Instruções: Altere todo o material abaixo, substituindo "pixels" por "px" e mantendo o restante sem modificação. Não inclua as imagens na resposta.

***** Dados fornecidos *****

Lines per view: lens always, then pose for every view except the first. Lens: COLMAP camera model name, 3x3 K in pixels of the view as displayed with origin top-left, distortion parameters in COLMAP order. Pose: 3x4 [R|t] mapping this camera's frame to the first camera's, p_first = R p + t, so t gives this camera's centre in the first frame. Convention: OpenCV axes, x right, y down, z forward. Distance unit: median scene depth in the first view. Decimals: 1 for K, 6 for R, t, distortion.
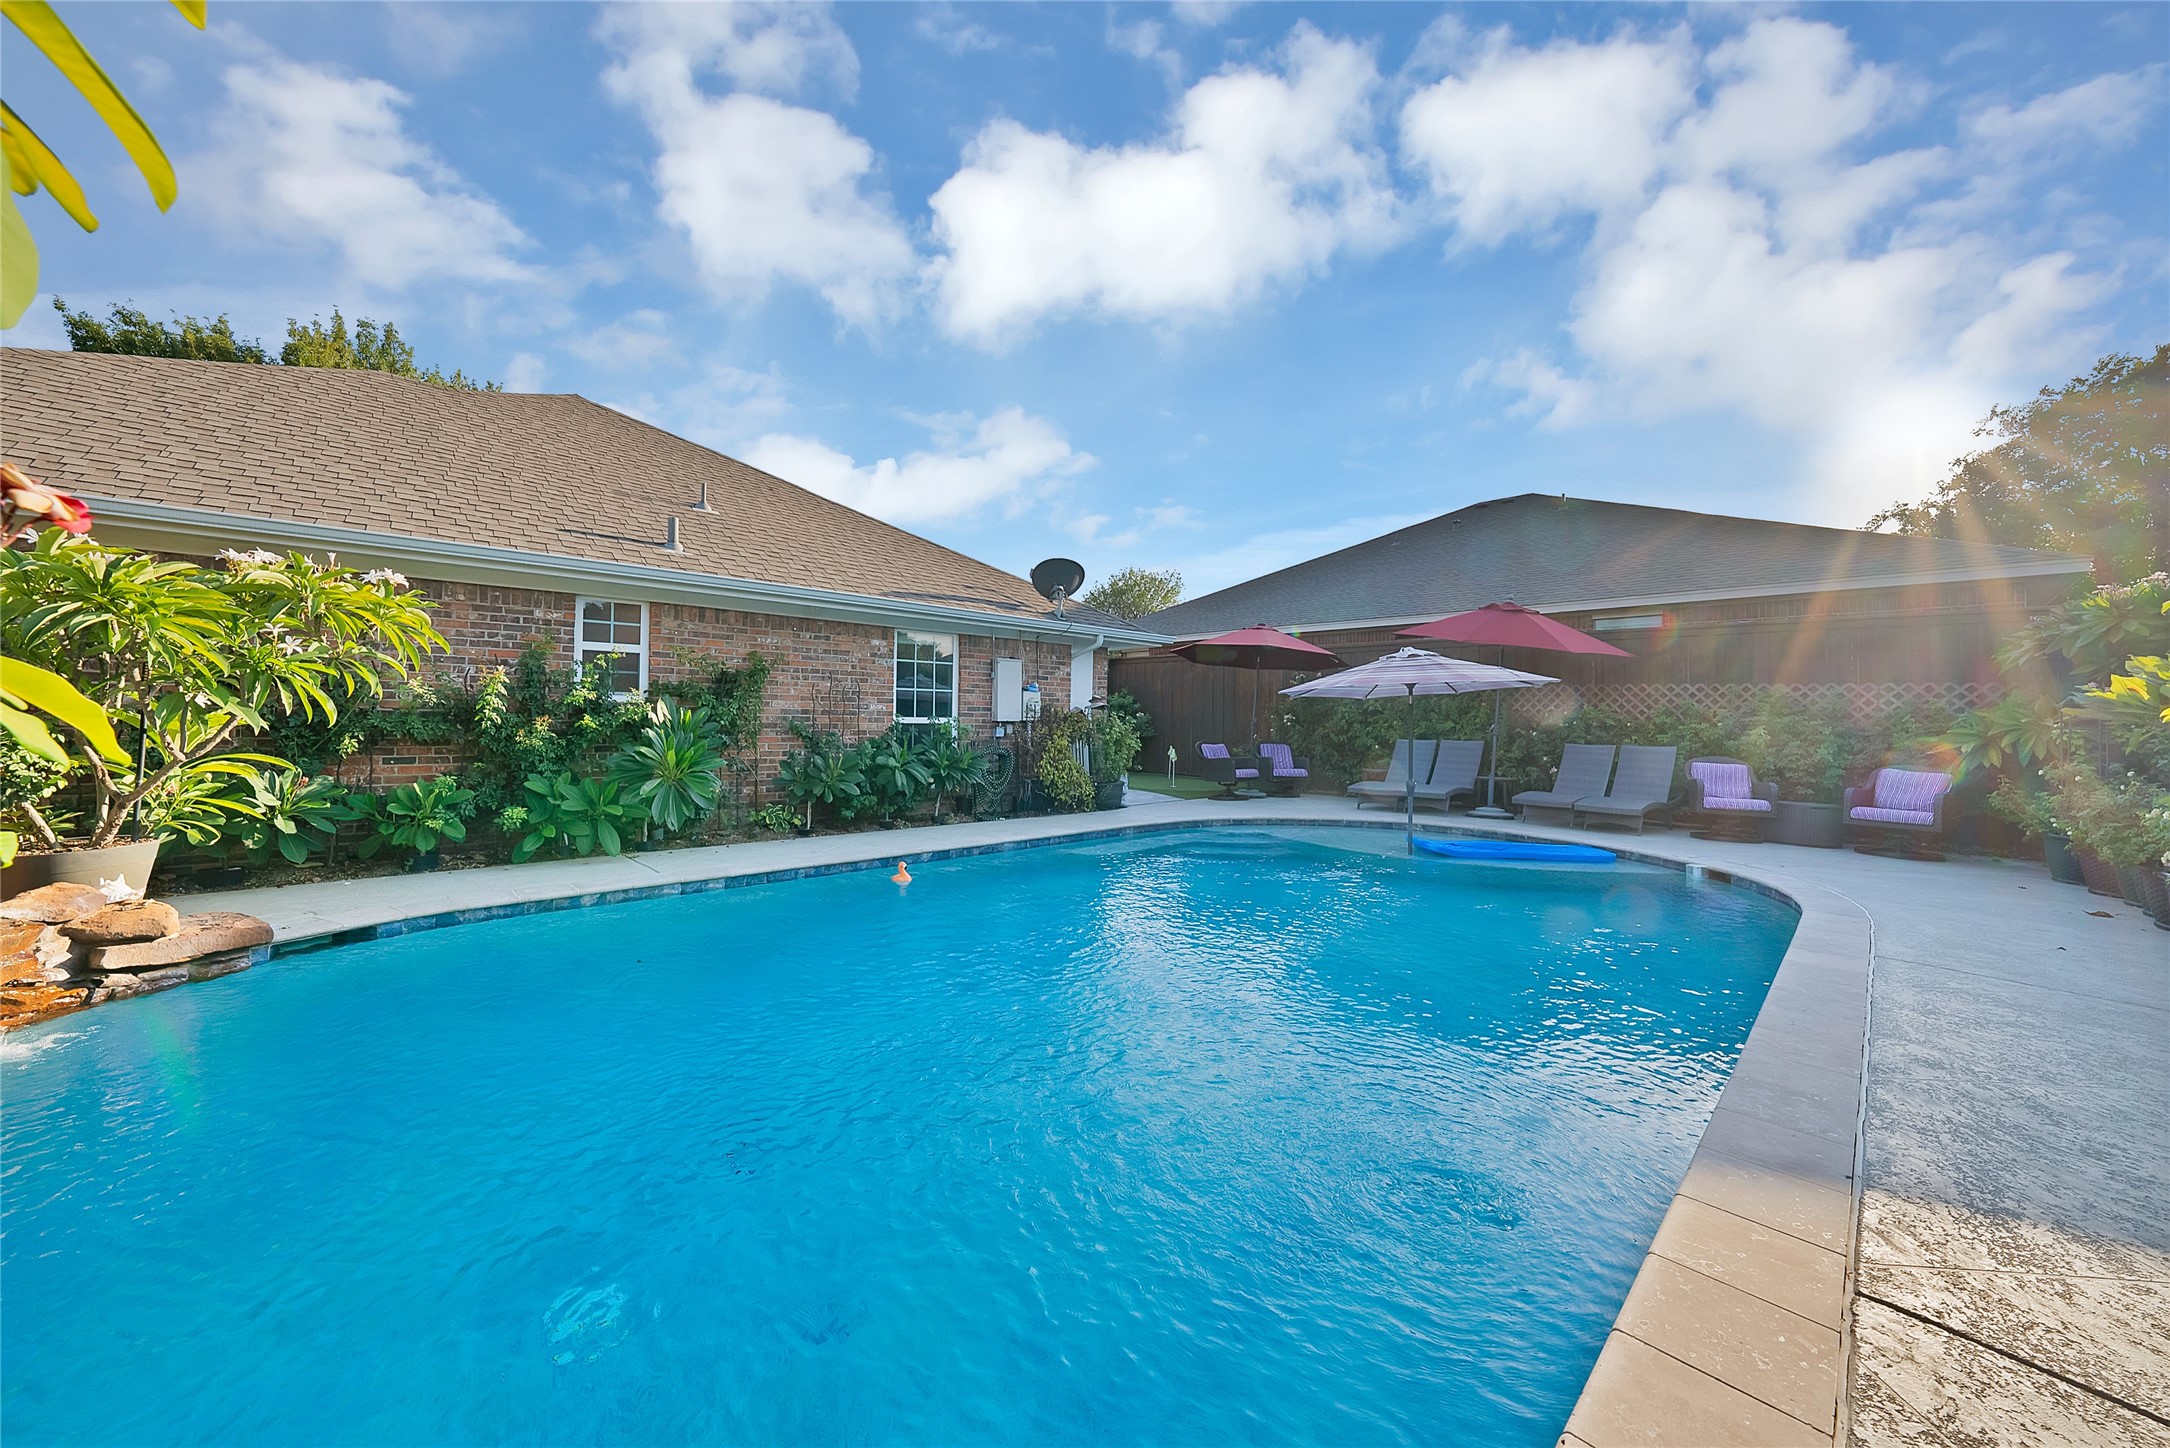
lens RADIAL K [[769.2, 0, 1075.6], [0, 769.2, 709.6], [0, 0, 1]] dist [-0.026262, 0.006330]
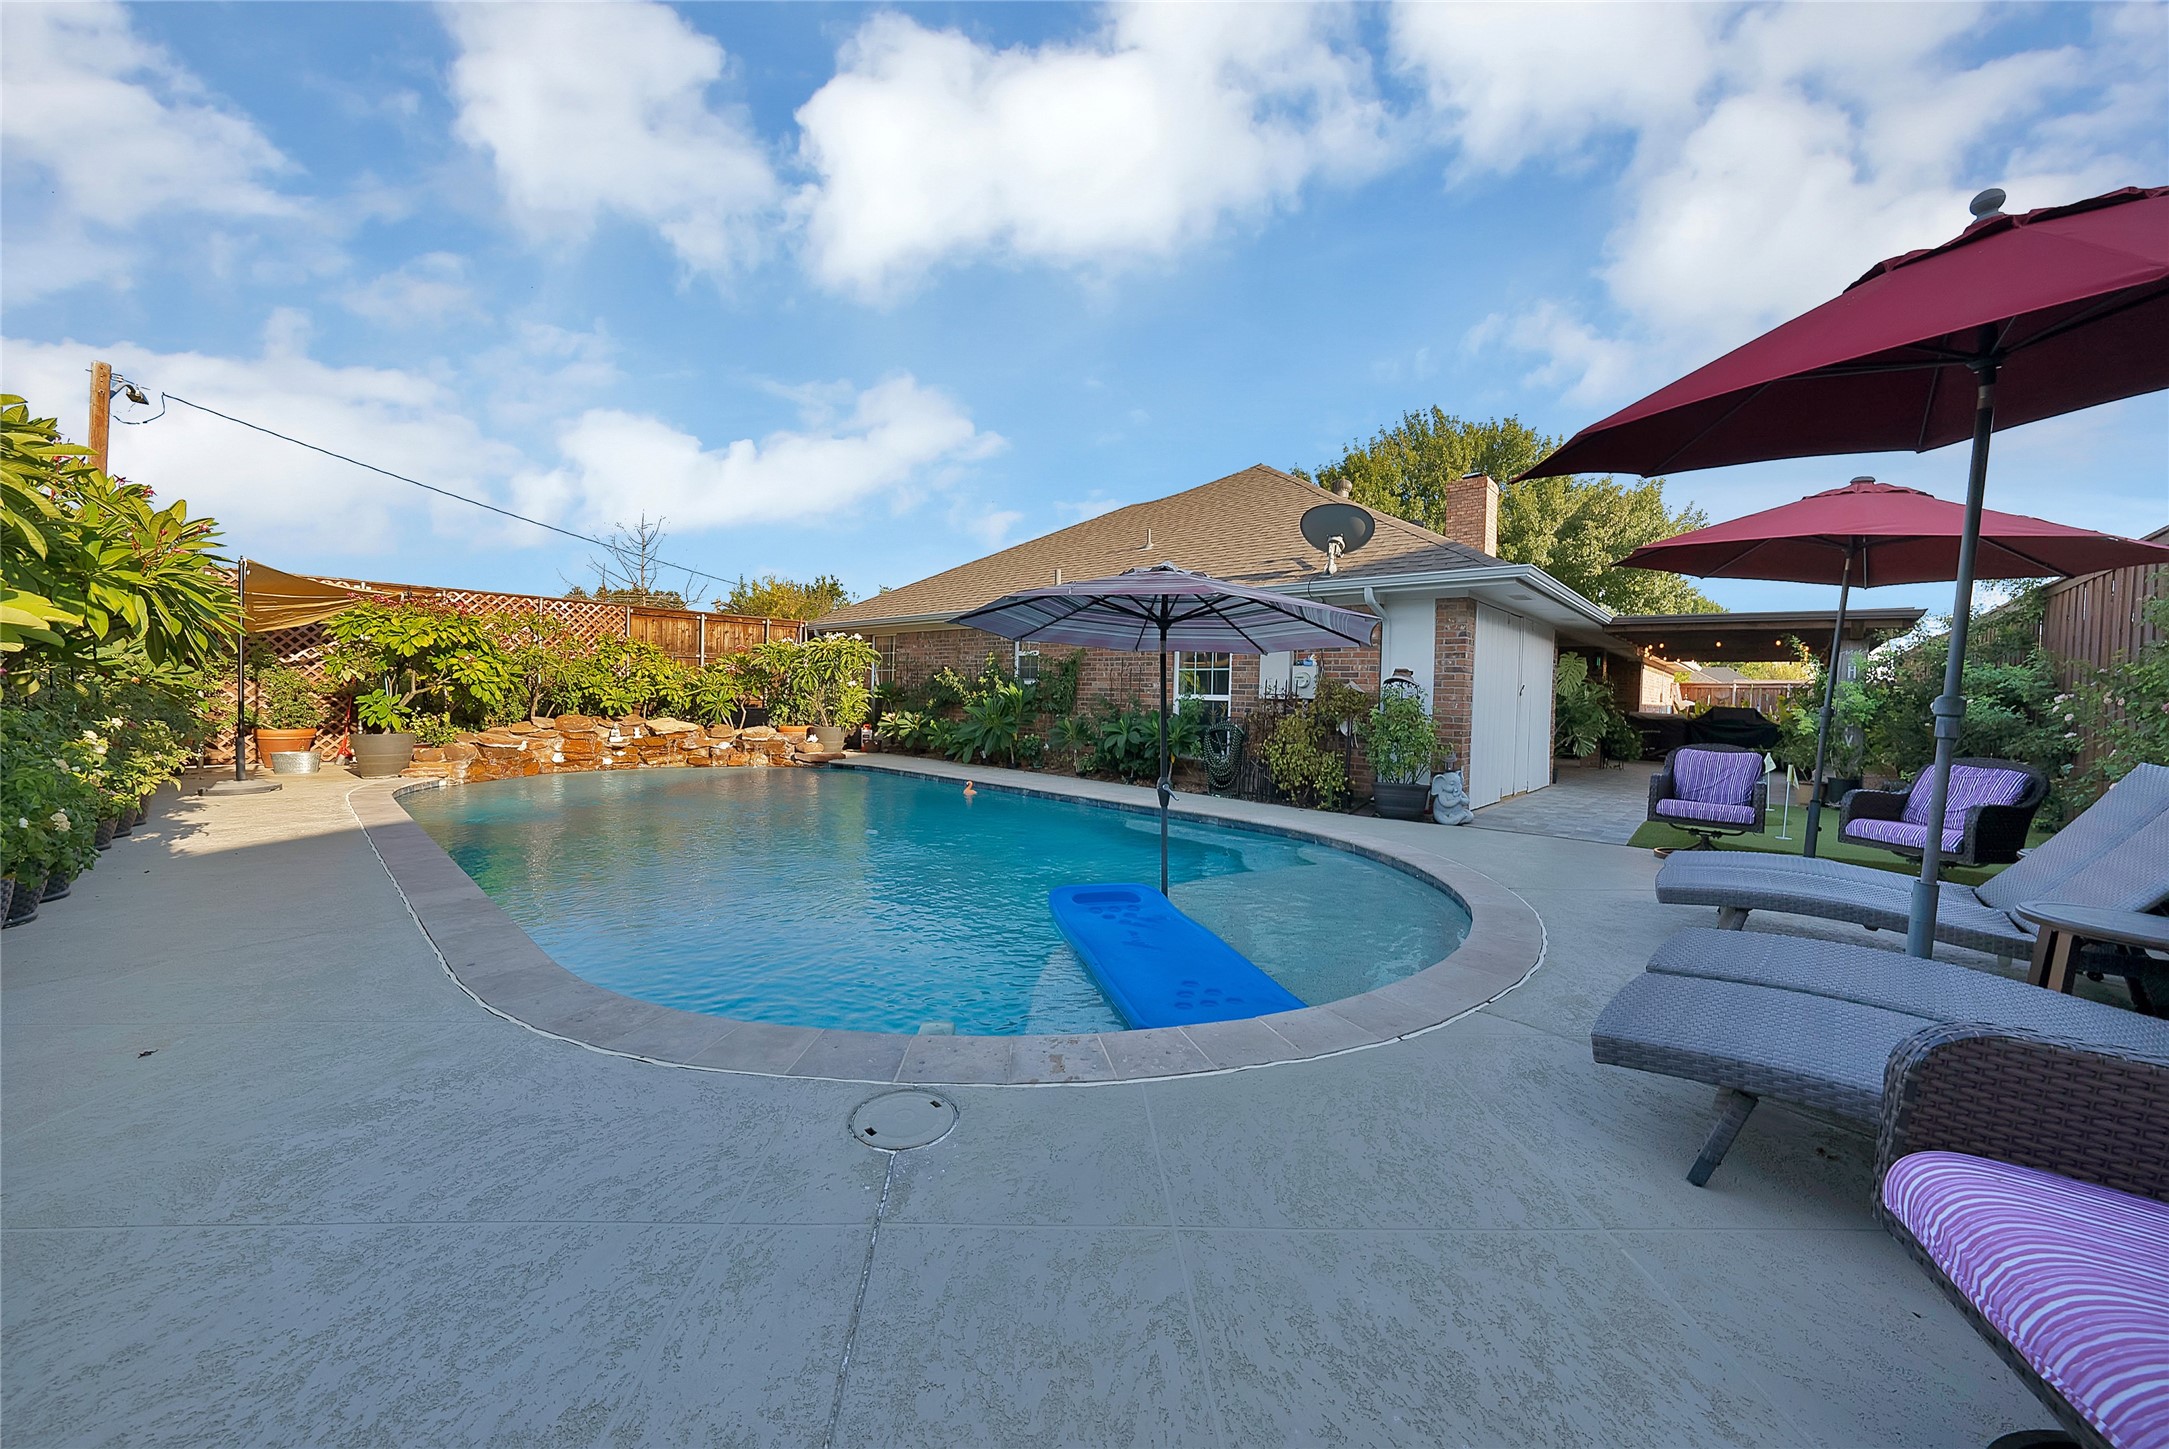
lens RADIAL K [[768.8, 0, 1075.1], [0, 768.8, 710.1], [0, 0, 1]] dist [-0.026262, 0.006330]
pose [[0.060950, 0.008905, -0.998101, 1.006808], [-0.013093, 0.999881, 0.008121, 0.029424], [0.998055, 0.012573, 0.061059, 0.860908]]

*****

Resultado:
Lines per view: lens always, then pose for every view except the first. Lens: COLMAP camera model name, 3x3 K in px of the view as displayed with origin top-left, distortion parameters in COLMAP order. Pose: 3x4 [R|t] mapping this camera's frame to the first camera's, p_first = R p + t, so t gives this camera's centre in the first frame. Convention: OpenCV axes, x right, y down, z forward. Distance unit: median scene depth in the first view. Decimals: 1 for K, 6 for R, t, distortion.
lens RADIAL K [[769.2, 0, 1075.6], [0, 769.2, 709.6], [0, 0, 1]] dist [-0.026262, 0.006330]
lens RADIAL K [[768.8, 0, 1075.1], [0, 768.8, 710.1], [0, 0, 1]] dist [-0.026262, 0.006330]
pose [[0.060950, 0.008905, -0.998101, 1.006808], [-0.013093, 0.999881, 0.008121, 0.029424], [0.998055, 0.012573, 0.061059, 0.860908]]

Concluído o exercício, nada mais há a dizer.